Know What You’re Facing
Early-season diseases that prefer cool, wet soil could become an issue. It’s important to remember seed treatments are available to combat these diseases.
Bissonnette predicts Pythium as a main threat in 2020. If conditions start to warm up and the soil remains wet for an extended period of time, Phytophthora will appear as well. However, it ultimately depends on the environmental conditions in your area. Understanding those conditions can be difficult to predict in advance. You have to be proactive rather than reactive when it comes to seed treatment decisions.
With the cool, wet weather that many are experiencing right now, selecting a seed treatment that is specific to Pythium or those early-season diseases is crucial. Bissonnette encourages farmers to think of metalaxyls — such as Allegiance, Prevail and Trilex 2000 — or mefenoxams — such as Warden, CruiserMaxx Vibrance or Apron — as good options. These treatments can also help to control phytophthora, which tends to prefer warm, wet soils.
Understanding what you’re trying to control is very important, says Bissonnette. Some early diseases are true fungi, such as fusaria and rhizoctonia. Then there are Phytophthora and Pythium, which are water molds or fungal-like organisms. Selecting seed treatments for the organism you are trying to control is critical.
Knowing what conditions you’re looking at is also best practice. Scouting regularly is always beneficial, as it allows you to see what’s going on. And you can record patterns for a more accurate field history, which can help you control pests in the future.
Some common early-season disease symptoms include:
- Damping off.
- Poor or uneven stand counts.
- Pale green or discolored seedlings.
Know Your Field History
Understanding field history is also key. Knowing you have a field with a history of Pythium or Phytophthora can help you select a seed treatment more effectively. You may be unsure what issues are in your field, especially if it has recently flooded or strange issues began last year.
One early season disease you can test for is soybean cyst nematode. Taking a soil test is a good first step. This is particularly important if you didn’t have a history of SCN in your fields, but surrounding fields did.
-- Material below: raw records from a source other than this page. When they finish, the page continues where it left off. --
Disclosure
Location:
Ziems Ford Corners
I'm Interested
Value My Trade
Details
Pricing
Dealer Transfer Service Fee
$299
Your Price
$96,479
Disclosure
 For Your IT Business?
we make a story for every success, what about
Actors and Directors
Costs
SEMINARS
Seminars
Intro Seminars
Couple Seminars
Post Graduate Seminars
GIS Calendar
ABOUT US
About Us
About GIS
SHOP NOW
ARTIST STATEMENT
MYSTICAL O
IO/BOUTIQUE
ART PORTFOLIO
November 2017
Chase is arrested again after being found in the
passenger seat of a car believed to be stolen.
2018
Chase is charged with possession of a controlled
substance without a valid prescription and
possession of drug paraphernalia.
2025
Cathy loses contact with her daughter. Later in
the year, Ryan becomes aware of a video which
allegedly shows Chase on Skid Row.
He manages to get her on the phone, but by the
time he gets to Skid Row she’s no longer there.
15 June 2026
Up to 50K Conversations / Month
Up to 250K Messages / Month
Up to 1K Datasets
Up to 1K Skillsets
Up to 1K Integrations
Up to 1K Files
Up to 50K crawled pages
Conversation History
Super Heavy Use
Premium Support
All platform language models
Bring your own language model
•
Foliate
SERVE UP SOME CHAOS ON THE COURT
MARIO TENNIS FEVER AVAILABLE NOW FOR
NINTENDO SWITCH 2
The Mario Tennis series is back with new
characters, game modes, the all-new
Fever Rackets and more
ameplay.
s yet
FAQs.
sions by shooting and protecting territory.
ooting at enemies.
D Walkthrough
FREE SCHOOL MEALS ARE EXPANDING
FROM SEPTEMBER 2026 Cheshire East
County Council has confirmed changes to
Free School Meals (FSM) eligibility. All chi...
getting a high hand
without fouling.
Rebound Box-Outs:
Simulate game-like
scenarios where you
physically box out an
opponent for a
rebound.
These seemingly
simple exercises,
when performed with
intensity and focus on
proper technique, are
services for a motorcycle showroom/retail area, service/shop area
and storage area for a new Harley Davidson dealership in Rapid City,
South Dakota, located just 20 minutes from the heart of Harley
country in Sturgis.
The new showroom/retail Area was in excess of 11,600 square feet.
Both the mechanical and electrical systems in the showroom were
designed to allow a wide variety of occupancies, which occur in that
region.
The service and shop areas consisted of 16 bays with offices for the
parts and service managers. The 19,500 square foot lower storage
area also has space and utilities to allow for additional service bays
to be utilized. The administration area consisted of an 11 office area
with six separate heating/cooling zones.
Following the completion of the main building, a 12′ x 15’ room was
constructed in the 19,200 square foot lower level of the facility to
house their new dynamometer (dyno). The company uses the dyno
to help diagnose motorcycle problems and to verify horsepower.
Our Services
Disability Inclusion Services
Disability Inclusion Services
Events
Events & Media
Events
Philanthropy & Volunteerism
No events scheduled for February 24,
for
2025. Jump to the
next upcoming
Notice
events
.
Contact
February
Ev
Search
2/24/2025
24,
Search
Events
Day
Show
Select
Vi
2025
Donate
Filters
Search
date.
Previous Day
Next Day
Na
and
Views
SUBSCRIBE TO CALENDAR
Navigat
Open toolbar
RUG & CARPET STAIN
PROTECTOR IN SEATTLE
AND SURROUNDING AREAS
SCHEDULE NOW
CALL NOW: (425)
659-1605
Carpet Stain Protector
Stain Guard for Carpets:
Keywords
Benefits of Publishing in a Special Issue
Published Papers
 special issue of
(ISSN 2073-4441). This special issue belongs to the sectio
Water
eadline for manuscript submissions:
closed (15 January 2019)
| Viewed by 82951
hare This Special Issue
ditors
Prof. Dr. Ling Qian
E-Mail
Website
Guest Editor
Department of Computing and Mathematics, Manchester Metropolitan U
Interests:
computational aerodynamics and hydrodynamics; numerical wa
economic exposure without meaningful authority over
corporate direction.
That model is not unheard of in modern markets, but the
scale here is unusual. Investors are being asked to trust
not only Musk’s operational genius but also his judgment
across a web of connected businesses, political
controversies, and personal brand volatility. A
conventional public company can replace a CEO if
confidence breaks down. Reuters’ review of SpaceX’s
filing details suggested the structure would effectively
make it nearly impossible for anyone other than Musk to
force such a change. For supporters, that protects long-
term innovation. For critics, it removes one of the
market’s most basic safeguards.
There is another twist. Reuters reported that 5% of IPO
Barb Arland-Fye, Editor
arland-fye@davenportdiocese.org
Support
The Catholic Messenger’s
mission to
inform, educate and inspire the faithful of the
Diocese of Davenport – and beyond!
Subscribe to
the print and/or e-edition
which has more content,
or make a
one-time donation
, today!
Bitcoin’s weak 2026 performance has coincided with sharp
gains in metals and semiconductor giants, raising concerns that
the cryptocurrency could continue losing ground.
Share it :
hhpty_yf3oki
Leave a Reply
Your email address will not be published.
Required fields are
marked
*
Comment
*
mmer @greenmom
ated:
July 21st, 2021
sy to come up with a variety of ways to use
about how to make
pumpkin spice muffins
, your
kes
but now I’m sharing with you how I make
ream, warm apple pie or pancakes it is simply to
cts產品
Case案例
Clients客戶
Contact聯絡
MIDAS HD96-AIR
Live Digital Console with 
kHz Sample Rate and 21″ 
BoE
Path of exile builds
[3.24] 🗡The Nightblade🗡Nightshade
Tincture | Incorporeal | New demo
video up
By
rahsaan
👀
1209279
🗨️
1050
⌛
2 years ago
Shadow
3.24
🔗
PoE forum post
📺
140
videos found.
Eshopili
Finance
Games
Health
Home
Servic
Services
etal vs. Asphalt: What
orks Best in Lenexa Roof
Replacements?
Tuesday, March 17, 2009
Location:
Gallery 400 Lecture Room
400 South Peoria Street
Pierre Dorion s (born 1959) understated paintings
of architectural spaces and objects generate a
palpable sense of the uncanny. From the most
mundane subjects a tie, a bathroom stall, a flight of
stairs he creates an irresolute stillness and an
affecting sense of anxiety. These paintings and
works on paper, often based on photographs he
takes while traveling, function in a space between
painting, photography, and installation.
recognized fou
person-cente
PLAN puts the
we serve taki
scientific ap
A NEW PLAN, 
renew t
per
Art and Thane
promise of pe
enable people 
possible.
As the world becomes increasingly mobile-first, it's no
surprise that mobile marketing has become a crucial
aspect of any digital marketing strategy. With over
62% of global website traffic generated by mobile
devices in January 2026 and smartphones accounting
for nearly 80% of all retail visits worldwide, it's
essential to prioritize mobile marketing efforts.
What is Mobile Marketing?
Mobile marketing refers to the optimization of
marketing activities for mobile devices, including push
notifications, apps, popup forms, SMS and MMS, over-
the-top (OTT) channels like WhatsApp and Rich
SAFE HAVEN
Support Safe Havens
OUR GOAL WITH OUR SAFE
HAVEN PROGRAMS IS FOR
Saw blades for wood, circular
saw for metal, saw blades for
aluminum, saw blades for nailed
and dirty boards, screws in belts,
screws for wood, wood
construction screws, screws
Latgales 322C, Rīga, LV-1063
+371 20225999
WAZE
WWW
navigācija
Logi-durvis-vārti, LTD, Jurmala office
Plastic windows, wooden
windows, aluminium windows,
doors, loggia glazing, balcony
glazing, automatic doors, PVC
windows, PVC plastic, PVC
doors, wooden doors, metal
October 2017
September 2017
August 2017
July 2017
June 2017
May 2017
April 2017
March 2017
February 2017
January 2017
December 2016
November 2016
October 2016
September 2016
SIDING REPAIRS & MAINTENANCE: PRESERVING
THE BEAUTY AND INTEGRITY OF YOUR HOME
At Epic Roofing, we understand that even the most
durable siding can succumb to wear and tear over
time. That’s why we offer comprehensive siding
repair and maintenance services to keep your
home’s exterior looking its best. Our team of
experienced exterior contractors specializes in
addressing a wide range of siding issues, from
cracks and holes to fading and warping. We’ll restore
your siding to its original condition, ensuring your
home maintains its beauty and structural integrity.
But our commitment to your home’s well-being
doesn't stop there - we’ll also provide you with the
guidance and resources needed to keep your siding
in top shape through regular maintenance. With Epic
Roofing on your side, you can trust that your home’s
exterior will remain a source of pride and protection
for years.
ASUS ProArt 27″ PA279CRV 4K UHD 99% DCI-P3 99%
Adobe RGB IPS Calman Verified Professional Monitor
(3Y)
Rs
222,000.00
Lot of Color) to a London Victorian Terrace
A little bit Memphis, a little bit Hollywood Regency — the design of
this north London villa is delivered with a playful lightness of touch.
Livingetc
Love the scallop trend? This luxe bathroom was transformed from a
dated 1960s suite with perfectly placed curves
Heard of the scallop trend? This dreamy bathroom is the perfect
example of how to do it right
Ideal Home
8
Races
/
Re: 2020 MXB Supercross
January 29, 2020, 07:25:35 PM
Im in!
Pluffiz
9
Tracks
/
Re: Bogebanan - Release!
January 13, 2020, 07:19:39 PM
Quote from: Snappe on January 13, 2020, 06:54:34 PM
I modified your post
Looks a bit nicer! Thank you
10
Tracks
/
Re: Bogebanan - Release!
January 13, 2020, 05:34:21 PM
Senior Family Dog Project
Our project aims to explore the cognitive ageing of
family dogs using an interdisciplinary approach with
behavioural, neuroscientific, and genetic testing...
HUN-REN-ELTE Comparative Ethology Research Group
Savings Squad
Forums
Implementing a management plan would help keep numbers low in the first place. The presence of SCN can increase symptoms of other diseases like sudden death syndrome. So while you’re checking for SCN, note how the environment may be ideal for early season infections.
Many pathogens can live on debris and travel on soil particles into your fields. For example, SCN is a pathogen that can move easily through water and soil. If you’ve had a field that historically didn’t have disease problems, but the flooding of 2019 introduced a pathogen, there is something you can do. The best line of defense is to plant resistant varieties and to keep SCN egg counts low.
Bissonnette recommends taking a look at your field history to determine the risk of disease. One method of evaluating field history is overlaying yield maps and grid soil sampling. Knowing what happened in a field two, three or five years ago can help build the bigger picture. That rich data gives you information for this year so you can maximize field potential.
“Even though you’re not going to save them all, being patient when you lose a few plants here and there is important,” Bissonnette notes. “Soybeans have an uncanny ability to compensate for losses.”